Die beiden Männer stehen sich gegenüber.
»Na, also«, sagt Papa. »Was regst du dich dann so auf?«
Lino kocht. Seine Augen funkeln. Man siehtihm an, dass er seine Schwester am liebsten gleich mit in den Backofen schieben würde.
»Totaler Beschiss war das!«, schreit er so laut, dass Papa zusammenzuckt. »Das Spiel hat doch nur stattgefunden, weil die
mir meine Mannschaft kaputtmachen wollen!« Er zeigt auf Ella. »Und die blöde Hechel war bestochen! Hat den Elfmeter gepfiffen,
weil sie Geld dafür kriegt!«
»Klar«, sagt Papa und grinst. »Sie gehört bestimmt einer russischen Fußballmafia an.«
»Nun red ihm doch nicht so was ein, Martin!«, sagt Mama und verbrennt sich die Finger am Backofen.
»Du kannst froh sein, dass es nur der Elfmeter war«, sagt Ella. »Wenn Frau Hechel alle deine Fouls gesehen hätte, wärst du
rucki, zucki vom Platz geflogen.« Sie reibt ihren Fuß. »Mein Knöchel ist immer noch angedätscht!«
»Nicht nur dein Knöchel! Guck dir doch mal deinen Eierkopf an!«
»Nun ist's aber gut hier, ihr zwei!« Papa haut mit der flachen Hand auf die Arbeitsfläche, dass die kleinen Löffel Samba tanzen.
»Ich kann eure ewige Streiterei nicht mehr ertragen! Und du, Lino, fühl dich nicht so auf den Schlips getreten. Du hast Ellas
Mannschaft doch selbst herausgefordert, wenn ich das richtig verstanden habe.«
Mama lässt kaltes Wasser über die Brandstelle laufen und nickt.
»Na also.« Papa legt einen Arm um Lino. »Dann muss man auch verlieren können, mein Sohn. Nun komm mal langsam wieder auf den
Teppich!«
Lino schubst den Papaarm von seiner Schulter und rennt in sein Zimmer. Keine zwei Minuten später kommt er wieder raus, stapft
durch die Küche, durch den Flur und - wummmms! - das war die Haustür.
»Der hat echt 'nen Lattenschuss!«, murmelt Ella.

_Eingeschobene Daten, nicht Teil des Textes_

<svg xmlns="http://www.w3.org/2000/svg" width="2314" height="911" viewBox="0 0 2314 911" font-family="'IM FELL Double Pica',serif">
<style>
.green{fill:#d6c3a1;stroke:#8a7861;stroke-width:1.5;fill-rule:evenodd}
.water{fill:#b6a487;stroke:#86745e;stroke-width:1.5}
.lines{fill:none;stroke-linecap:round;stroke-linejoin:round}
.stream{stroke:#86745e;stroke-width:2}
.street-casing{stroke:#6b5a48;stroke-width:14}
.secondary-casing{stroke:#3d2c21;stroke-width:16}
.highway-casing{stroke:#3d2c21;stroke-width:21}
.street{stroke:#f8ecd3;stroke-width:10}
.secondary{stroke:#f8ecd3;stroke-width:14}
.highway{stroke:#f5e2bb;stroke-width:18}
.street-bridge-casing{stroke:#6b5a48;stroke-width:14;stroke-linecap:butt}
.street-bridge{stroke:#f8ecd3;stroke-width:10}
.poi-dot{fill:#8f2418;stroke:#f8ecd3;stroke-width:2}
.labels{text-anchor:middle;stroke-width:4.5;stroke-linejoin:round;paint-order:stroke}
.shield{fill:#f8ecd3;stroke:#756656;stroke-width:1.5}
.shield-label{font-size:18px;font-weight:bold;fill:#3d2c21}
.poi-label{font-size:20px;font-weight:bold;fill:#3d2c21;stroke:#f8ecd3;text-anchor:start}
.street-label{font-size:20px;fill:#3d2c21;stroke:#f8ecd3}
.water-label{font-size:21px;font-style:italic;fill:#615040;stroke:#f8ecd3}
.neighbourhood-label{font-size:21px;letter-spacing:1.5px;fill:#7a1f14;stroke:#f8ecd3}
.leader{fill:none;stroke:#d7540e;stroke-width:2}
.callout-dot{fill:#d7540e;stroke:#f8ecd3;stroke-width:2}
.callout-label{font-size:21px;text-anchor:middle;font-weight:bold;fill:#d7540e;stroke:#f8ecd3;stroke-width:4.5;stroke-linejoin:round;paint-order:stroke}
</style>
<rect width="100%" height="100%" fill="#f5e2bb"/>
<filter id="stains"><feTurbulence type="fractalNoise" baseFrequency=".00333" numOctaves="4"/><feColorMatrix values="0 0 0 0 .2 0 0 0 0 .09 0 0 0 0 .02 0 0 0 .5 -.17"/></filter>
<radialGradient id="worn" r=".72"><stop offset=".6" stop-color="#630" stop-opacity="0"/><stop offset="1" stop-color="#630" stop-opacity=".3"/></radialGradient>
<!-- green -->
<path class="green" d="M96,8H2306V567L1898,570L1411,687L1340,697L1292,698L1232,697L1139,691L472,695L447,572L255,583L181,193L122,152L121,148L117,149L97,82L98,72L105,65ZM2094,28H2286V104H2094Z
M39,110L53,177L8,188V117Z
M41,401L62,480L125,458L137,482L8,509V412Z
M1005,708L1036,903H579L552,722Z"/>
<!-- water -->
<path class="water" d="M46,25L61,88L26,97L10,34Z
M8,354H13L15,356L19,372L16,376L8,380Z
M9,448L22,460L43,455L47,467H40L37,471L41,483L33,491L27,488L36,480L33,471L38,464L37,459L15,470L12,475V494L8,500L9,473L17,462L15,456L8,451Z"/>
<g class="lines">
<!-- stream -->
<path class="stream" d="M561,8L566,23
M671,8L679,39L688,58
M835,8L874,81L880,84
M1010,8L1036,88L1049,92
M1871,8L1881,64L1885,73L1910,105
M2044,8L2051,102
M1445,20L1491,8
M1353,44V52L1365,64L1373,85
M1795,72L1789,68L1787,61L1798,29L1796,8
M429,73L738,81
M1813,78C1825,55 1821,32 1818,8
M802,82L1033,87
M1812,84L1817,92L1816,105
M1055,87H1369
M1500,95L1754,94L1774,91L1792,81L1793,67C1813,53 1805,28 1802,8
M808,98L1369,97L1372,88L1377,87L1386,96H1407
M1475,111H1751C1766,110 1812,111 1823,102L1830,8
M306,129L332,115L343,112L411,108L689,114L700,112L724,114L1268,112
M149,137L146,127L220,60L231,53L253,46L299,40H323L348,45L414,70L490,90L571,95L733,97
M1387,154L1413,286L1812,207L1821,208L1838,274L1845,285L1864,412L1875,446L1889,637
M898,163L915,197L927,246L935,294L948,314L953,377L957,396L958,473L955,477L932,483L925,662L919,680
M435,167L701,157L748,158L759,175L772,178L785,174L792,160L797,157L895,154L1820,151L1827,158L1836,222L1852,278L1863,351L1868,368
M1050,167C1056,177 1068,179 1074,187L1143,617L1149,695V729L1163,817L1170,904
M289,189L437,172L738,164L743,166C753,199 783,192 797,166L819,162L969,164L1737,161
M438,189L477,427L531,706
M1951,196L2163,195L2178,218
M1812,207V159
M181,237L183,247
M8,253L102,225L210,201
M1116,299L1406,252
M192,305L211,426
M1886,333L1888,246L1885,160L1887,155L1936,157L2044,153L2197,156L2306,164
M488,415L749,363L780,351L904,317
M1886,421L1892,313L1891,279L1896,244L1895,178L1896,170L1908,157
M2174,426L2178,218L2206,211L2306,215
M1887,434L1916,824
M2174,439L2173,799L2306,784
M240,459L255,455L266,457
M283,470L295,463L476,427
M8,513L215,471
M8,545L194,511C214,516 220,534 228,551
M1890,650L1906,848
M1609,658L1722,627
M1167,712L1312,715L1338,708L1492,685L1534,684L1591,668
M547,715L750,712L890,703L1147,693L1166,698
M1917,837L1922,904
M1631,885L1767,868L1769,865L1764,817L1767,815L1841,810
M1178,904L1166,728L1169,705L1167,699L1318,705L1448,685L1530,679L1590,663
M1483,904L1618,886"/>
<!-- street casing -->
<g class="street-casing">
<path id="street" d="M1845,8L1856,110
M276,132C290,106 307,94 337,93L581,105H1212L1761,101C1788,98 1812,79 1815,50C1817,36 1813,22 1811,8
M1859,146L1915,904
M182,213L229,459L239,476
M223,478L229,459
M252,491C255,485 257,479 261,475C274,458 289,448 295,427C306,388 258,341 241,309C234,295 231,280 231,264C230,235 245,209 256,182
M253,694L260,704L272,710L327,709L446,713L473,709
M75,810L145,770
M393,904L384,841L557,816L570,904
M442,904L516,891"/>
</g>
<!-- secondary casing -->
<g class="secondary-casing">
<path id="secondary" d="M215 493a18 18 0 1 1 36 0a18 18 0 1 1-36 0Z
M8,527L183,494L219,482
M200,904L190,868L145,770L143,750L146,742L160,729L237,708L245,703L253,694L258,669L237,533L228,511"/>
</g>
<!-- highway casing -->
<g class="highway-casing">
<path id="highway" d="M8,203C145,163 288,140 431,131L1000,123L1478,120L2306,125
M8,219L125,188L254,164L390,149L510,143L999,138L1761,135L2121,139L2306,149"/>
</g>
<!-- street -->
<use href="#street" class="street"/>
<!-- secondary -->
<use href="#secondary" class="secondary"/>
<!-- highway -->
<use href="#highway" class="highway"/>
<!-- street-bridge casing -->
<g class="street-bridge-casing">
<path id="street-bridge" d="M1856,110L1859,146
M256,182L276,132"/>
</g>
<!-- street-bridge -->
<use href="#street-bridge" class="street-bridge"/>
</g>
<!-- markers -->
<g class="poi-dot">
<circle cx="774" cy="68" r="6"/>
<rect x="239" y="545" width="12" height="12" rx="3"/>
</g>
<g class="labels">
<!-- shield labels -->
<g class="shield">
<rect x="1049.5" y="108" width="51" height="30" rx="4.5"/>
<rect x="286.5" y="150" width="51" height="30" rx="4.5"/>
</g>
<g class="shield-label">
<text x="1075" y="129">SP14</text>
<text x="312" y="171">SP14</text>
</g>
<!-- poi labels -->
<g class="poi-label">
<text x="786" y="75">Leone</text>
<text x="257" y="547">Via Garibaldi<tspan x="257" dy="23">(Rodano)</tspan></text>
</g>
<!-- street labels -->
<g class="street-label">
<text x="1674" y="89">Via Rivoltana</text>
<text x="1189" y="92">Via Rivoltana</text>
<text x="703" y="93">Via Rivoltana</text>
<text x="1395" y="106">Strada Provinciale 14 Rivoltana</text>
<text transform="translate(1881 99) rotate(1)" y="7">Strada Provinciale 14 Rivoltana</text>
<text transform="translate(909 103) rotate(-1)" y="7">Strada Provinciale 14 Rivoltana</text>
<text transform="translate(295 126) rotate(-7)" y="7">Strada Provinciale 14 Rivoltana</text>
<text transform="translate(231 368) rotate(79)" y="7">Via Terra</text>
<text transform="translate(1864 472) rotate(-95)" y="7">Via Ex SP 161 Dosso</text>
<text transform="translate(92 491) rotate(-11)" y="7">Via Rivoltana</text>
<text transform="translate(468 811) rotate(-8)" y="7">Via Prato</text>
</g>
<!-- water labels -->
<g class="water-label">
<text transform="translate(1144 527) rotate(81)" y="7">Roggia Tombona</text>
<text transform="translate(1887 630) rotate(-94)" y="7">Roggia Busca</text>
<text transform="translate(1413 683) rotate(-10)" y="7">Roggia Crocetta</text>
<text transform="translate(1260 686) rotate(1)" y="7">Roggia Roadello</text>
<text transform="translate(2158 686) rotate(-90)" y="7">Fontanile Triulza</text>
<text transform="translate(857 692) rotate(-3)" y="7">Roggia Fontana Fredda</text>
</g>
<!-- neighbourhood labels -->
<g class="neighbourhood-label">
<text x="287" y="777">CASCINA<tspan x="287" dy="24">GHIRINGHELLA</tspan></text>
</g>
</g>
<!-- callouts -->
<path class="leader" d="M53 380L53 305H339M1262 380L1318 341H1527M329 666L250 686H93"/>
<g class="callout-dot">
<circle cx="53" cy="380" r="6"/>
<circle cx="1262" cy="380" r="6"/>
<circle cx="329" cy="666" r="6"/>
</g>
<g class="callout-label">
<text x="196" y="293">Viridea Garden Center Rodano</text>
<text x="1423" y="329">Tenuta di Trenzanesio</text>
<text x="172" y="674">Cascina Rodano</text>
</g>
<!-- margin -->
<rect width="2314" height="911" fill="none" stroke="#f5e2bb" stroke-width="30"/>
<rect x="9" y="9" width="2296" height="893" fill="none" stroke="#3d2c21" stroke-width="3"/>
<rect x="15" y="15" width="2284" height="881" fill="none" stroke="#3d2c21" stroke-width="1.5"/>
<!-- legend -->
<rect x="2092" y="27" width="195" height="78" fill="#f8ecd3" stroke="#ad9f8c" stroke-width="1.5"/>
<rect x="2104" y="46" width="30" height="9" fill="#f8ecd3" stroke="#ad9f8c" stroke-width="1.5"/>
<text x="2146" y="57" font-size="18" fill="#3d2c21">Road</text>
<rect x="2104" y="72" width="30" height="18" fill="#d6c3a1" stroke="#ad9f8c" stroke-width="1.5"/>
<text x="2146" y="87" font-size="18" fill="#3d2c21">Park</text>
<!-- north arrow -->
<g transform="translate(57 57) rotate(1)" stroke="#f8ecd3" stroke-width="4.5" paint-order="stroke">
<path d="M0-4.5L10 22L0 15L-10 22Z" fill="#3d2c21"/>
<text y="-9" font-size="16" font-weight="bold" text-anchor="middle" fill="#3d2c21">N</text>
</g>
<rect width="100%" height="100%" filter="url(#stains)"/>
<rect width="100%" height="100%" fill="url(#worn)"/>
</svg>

Sie sitzen ohne Lino am Abendbrottisch. Mama hat eine Brandblase am linken Zeigefinger und Papa sagt, er hätte gar keinen
Appetit mehr.
»So geht es nicht weiter«, sagt er. »Ella, du darfst Lino nicht immer so reizen. Ihr seid doch Geschwister!«
Mama nickt und pustet auf ihre Brandblase. Ella schaut auf das unberührte Besteck und den leeren Teller von Lino. Wo er wohl
hingegangen ist? Vielleicht trommelt er seine Mannschaft zu einer Krisensitzung zusammen. Nach dieser Niederlage sind sogar
sein Beulenkumpel und die Nummer 8 kurz davor, zu Victoria zu wechseln. Das weiß Ella von Bonita. Und die weiß es von Malle.
Ella fragt sich die ganze Zeit, warum sie das eigentlich nicht selbst von Malle erfahren hat. Wieso erzählt er so was nur
Bonita? Immerhin hatten sie schon zweimal Training nach dem Spiel und er hätte Gelegenheiten genug gehabt, mit ihr zu reden.
»Gibst du mir bitte mal die Tasse rüber?«, fragt Papa. - Keine Reaktion. - »Ella! Träum nicht und hilf mit, das Geschirr abzuräumen.